BRIEF:
Your answer must be an exact copy of the lines below, from the first through the one with "législatives 2022. Couleur", with no pictures.

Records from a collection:
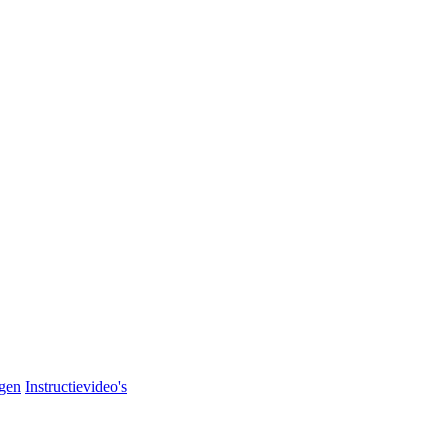
agen
Instructievideo's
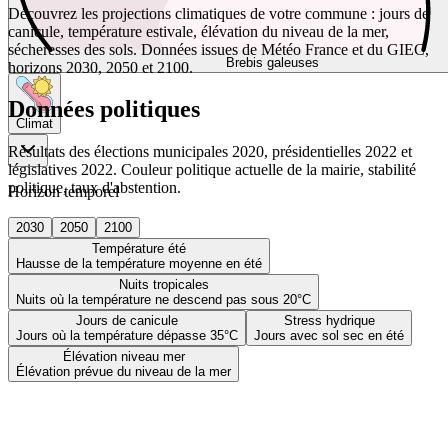
Découvrez les projections climatiques de votre commune : jours de
canicule, température estivale, élévation du niveau de la mer,
sécheresses des sols. Données issues de Météo France et du GIEC,
Brebis galeuses
horizons 2030, 2050 et 2100.
Données politiques
Climat
Résultats des élections municipales 2020, présidentielles 2022 et
législatives 2022. Couleur politique actuelle de la mairie, stabilité
politique, taux d'abstention.
Horizon temporel
2030
2050
2100
Température été
Hausse de la température moyenne en été
Nuits tropicales
Nuits où la température ne descend pas sous 20°C
Jours de canicule
Stress hydrique
Jours où la température dépasse 35°C
Jours avec sol sec en été
Élévation niveau mer
Élévation prévue du niveau de la mer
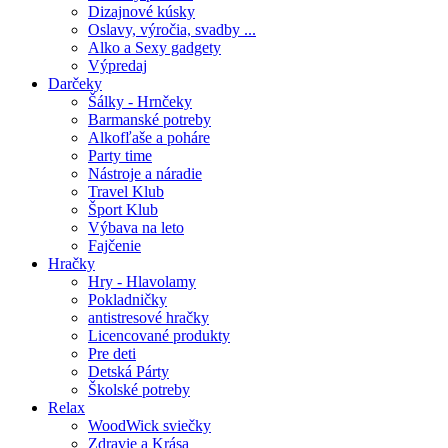
Dizajnové kúsky
Oslavy, výročia, svadby ...
Alko a Sexy gadgety
Výpredaj
Darčeky
Šálky - Hrnčeky
Barmanské potreby
Alkofľaše a poháre
Party time
Nástroje a náradie
Travel Klub
Šport Klub
Výbava na leto
Fajčenie
Hračky
Hry - Hlavolamy
Pokladničky
antistresové hračky
Licencované produkty
Pre deti
Detská Párty
Školské potreby
Relax
WoodWick sviečky
Zdravie a Krása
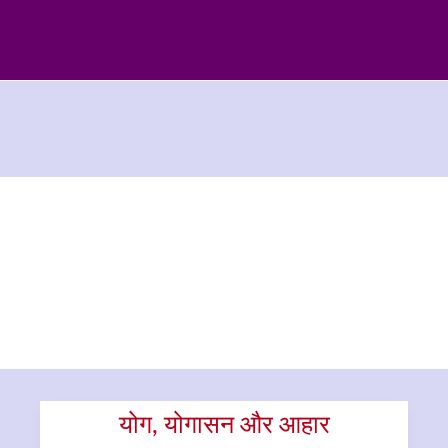
योग, योगासन और आहार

ANSWER FOR THE TASK:
agen
Instructievideo's
Découvrez les projections climatiques de votre commune : jours de
canicule, température estivale, élévation du niveau de la mer,
sécheresses des sols. Données issues de Météo France et du GIEC,
Brebis galeuses
horizons 2030, 2050 et 2100.
Données politiques
Climat
Résultats des élections municipales 2020, présidentielles 2022 et
législatives 2022. Couleur politique actuelle de la mairie, stabilité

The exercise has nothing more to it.